Problem to work on ->
From the first line to the last, return the data exactly, with no pictures.

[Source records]
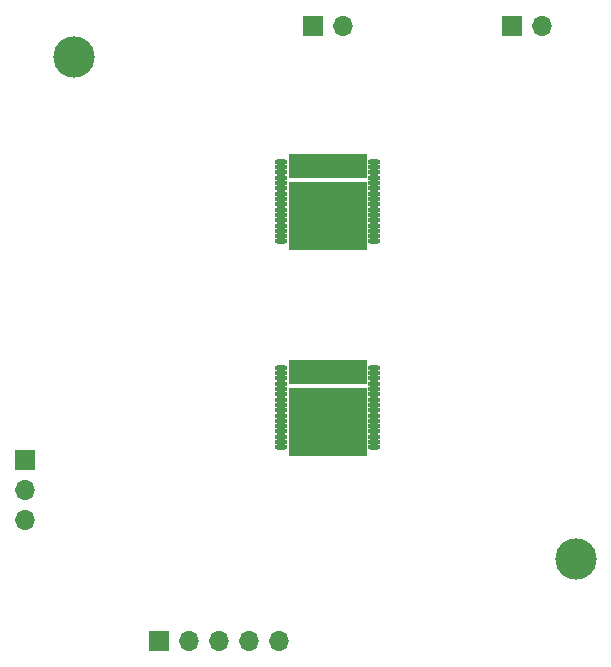
<source format=gbr>
%TF.GenerationSoftware,KiCad,Pcbnew,(6.0.0-0)*%
%TF.CreationDate,2022-03-04T22:46:31-08:00*%
%TF.ProjectId,bitaxe,62697461-7865-42e6-9b69-6361645f7063,rev?*%
%TF.SameCoordinates,Original*%
%TF.FileFunction,Soldermask,Bot*%
%TF.FilePolarity,Negative*%
%FSLAX46Y46*%
G04 Gerber Fmt 4.6, Leading zero omitted, Abs format (unit mm)*
G04 Created by KiCad (PCBNEW (6.0.0-0)) date 2022-03-04 22:46:31*
%MOMM*%
%LPD*%
G01*
G04 APERTURE LIST*
G04 Aperture macros list*
%AMRoundRect*
0 Rectangle with rounded corners*
0 $1 Rounding radius*
0 $2 $3 $4 $5 $6 $7 $8 $9 X,Y pos of 4 corners*
0 Add a 4 corners polygon primitive as box body*
4,1,4,$2,$3,$4,$5,$6,$7,$8,$9,$2,$3,0*
0 Add four circle primitives for the rounded corners*
1,1,$1+$1,$2,$3*
1,1,$1+$1,$4,$5*
1,1,$1+$1,$6,$7*
1,1,$1+$1,$8,$9*
0 Add four rect primitives between the rounded corners*
20,1,$1+$1,$2,$3,$4,$5,0*
20,1,$1+$1,$4,$5,$6,$7,0*
20,1,$1+$1,$6,$7,$8,$9,0*
20,1,$1+$1,$8,$9,$2,$3,0*%
G04 Aperture macros list end*
%ADD10C,3.500000*%
%ADD11R,1.700000X1.700000*%
%ADD12O,1.700000X1.700000*%
%ADD13RoundRect,0.236600X0.295000X0.000000X-0.295000X0.000000X-0.295000X0.000000X0.295000X0.000000X0*%
%ADD14RoundRect,0.101600X3.225000X0.925000X-3.225000X0.925000X-3.225000X-0.925000X3.225000X-0.925000X0*%
%ADD15RoundRect,0.101600X3.225000X2.775000X-3.225000X2.775000X-3.225000X-2.775000X3.225000X-2.775000X0*%
G04 APERTURE END LIST*
D10*
%TO.C,H2*%
X67810000Y-55370000D03*
%TD*%
%TO.C,H1*%
X110290000Y-97880000D03*
%TD*%
D11*
%TO.C,J3*%
X74960000Y-104860000D03*
D12*
X77500000Y-104860000D03*
X80040000Y-104860000D03*
X82580000Y-104860000D03*
X85120000Y-104860000D03*
%TD*%
D11*
%TO.C,J4*%
X104850000Y-52790000D03*
D12*
X107390000Y-52790000D03*
%TD*%
D11*
%TO.C,J2*%
X87990000Y-52780000D03*
D12*
X90530000Y-52780000D03*
%TD*%
D11*
%TO.C,J5*%
X63610000Y-89540000D03*
D12*
X63610000Y-92080000D03*
X63610000Y-94620000D03*
%TD*%
D13*
%TO.C,IC1*%
X93224600Y-64275000D03*
X93224600Y-64725000D03*
X93224600Y-65175000D03*
X93224600Y-65625000D03*
X93224600Y-66075000D03*
X93224600Y-66525000D03*
X93224600Y-66975000D03*
X93224600Y-67425000D03*
X93224600Y-67875000D03*
X93224600Y-68325000D03*
X93224600Y-68775000D03*
X93224600Y-69225000D03*
X93224600Y-69675000D03*
X93224600Y-70125000D03*
X93224600Y-70575000D03*
X93224600Y-71025000D03*
X85355400Y-71025000D03*
X85355400Y-70575000D03*
X85355400Y-70125000D03*
X85355400Y-69675000D03*
X85355400Y-69225000D03*
X85355400Y-68775000D03*
X85355400Y-68325000D03*
X85355400Y-67875000D03*
X85355400Y-67425000D03*
X85355400Y-66975000D03*
X85355400Y-66525000D03*
X85355400Y-66075000D03*
X85355400Y-65625000D03*
X85355400Y-65175000D03*
X85355400Y-64725000D03*
X85355400Y-64275000D03*
D14*
X89290000Y-64650000D03*
D15*
X89290000Y-68850000D03*
%TD*%
D13*
%TO.C,IC2*%
X93224600Y-81715000D03*
X93224600Y-82165000D03*
X93224600Y-82615000D03*
X93224600Y-83065000D03*
X93224600Y-83515000D03*
X93224600Y-83965000D03*
X93224600Y-84415000D03*
X93224600Y-84865000D03*
X93224600Y-85315000D03*
X93224600Y-85765000D03*
X93224600Y-86215000D03*
X93224600Y-86665000D03*
X93224600Y-87115000D03*
X93224600Y-87565000D03*
X93224600Y-88015000D03*
X93224600Y-88465000D03*
X85355400Y-88465000D03*
X85355400Y-88015000D03*
X85355400Y-87565000D03*
X85355400Y-87115000D03*
X85355400Y-86665000D03*
X85355400Y-86215000D03*
X85355400Y-85765000D03*
X85355400Y-85315000D03*
X85355400Y-84865000D03*
X85355400Y-84415000D03*
X85355400Y-83965000D03*
X85355400Y-83515000D03*
X85355400Y-83065000D03*
X85355400Y-82615000D03*
X85355400Y-82165000D03*
X85355400Y-81715000D03*
D14*
X89290000Y-82090000D03*
D15*
X89290000Y-86290000D03*
%TD*%
M02*

</source>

Exercise response ->
<source format=gbr>
%TF.GenerationSoftware,KiCad,Pcbnew,(6.0.0-0)*%
%TF.CreationDate,2022-03-04T22:46:31-08:00*%
%TF.ProjectId,bitaxe,62697461-7865-42e6-9b69-6361645f7063,rev?*%
%TF.SameCoordinates,Original*%
%TF.FileFunction,Soldermask,Bot*%
%TF.FilePolarity,Negative*%
%FSLAX46Y46*%
G04 Gerber Fmt 4.6, Leading zero omitted, Abs format (unit mm)*
G04 Created by KiCad (PCBNEW (6.0.0-0)) date 2022-03-04 22:46:31*
%MOMM*%
%LPD*%
G01*
G04 APERTURE LIST*
G04 Aperture macros list*
%AMRoundRect*
0 Rectangle with rounded corners*
0 $1 Rounding radius*
0 $2 $3 $4 $5 $6 $7 $8 $9 X,Y pos of 4 corners*
0 Add a 4 corners polygon primitive as box body*
4,1,4,$2,$3,$4,$5,$6,$7,$8,$9,$2,$3,0*
0 Add four circle primitives for the rounded corners*
1,1,$1+$1,$2,$3*
1,1,$1+$1,$4,$5*
1,1,$1+$1,$6,$7*
1,1,$1+$1,$8,$9*
0 Add four rect primitives between the rounded corners*
20,1,$1+$1,$2,$3,$4,$5,0*
20,1,$1+$1,$4,$5,$6,$7,0*
20,1,$1+$1,$6,$7,$8,$9,0*
20,1,$1+$1,$8,$9,$2,$3,0*%
G04 Aperture macros list end*
%ADD10C,3.500000*%
%ADD11R,1.700000X1.700000*%
%ADD12O,1.700000X1.700000*%
%ADD13RoundRect,0.236600X0.295000X0.000000X-0.295000X0.000000X-0.295000X0.000000X0.295000X0.000000X0*%
%ADD14RoundRect,0.101600X3.225000X0.925000X-3.225000X0.925000X-3.225000X-0.925000X3.225000X-0.925000X0*%
%ADD15RoundRect,0.101600X3.225000X2.775000X-3.225000X2.775000X-3.225000X-2.775000X3.225000X-2.775000X0*%
G04 APERTURE END LIST*
D10*
%TO.C,H2*%
X67810000Y-55370000D03*
%TD*%
%TO.C,H1*%
X110290000Y-97880000D03*
%TD*%
D11*
%TO.C,J3*%
X74960000Y-104860000D03*
D12*
X77500000Y-104860000D03*
X80040000Y-104860000D03*
X82580000Y-104860000D03*
X85120000Y-104860000D03*
%TD*%
D11*
%TO.C,J4*%
X104850000Y-52790000D03*
D12*
X107390000Y-52790000D03*
%TD*%
D11*
%TO.C,J2*%
X87990000Y-52780000D03*
D12*
X90530000Y-52780000D03*
%TD*%
D11*
%TO.C,J5*%
X63610000Y-89540000D03*
D12*
X63610000Y-92080000D03*
X63610000Y-94620000D03*
%TD*%
D13*
%TO.C,IC1*%
X93224600Y-64275000D03*
X93224600Y-64725000D03*
X93224600Y-65175000D03*
X93224600Y-65625000D03*
X93224600Y-66075000D03*
X93224600Y-66525000D03*
X93224600Y-66975000D03*
X93224600Y-67425000D03*
X93224600Y-67875000D03*
X93224600Y-68325000D03*
X93224600Y-68775000D03*
X93224600Y-69225000D03*
X93224600Y-69675000D03*
X93224600Y-70125000D03*
X93224600Y-70575000D03*
X93224600Y-71025000D03*
X85355400Y-71025000D03*
X85355400Y-70575000D03*
X85355400Y-70125000D03*
X85355400Y-69675000D03*
X85355400Y-69225000D03*
X85355400Y-68775000D03*
X85355400Y-68325000D03*
X85355400Y-67875000D03*
X85355400Y-67425000D03*
X85355400Y-66975000D03*
X85355400Y-66525000D03*
X85355400Y-66075000D03*
X85355400Y-65625000D03*
X85355400Y-65175000D03*
X85355400Y-64725000D03*
X85355400Y-64275000D03*
D14*
X89290000Y-64650000D03*
D15*
X89290000Y-68850000D03*
%TD*%
D13*
%TO.C,IC2*%
X93224600Y-81715000D03*
X93224600Y-82165000D03*
X93224600Y-82615000D03*
X93224600Y-83065000D03*
X93224600Y-83515000D03*
X93224600Y-83965000D03*
X93224600Y-84415000D03*
X93224600Y-84865000D03*
X93224600Y-85315000D03*
X93224600Y-85765000D03*
X93224600Y-86215000D03*
X93224600Y-86665000D03*
X93224600Y-87115000D03*
X93224600Y-87565000D03*
X93224600Y-88015000D03*
X93224600Y-88465000D03*
X85355400Y-88465000D03*
X85355400Y-88015000D03*
X85355400Y-87565000D03*
X85355400Y-87115000D03*
X85355400Y-86665000D03*
X85355400Y-86215000D03*
X85355400Y-85765000D03*
X85355400Y-85315000D03*
X85355400Y-84865000D03*
X85355400Y-84415000D03*
X85355400Y-83965000D03*
X85355400Y-83515000D03*
X85355400Y-83065000D03*
X85355400Y-82615000D03*
X85355400Y-82165000D03*
X85355400Y-81715000D03*
D14*
X89290000Y-82090000D03*
D15*
X89290000Y-86290000D03*
%TD*%
M02*

</source>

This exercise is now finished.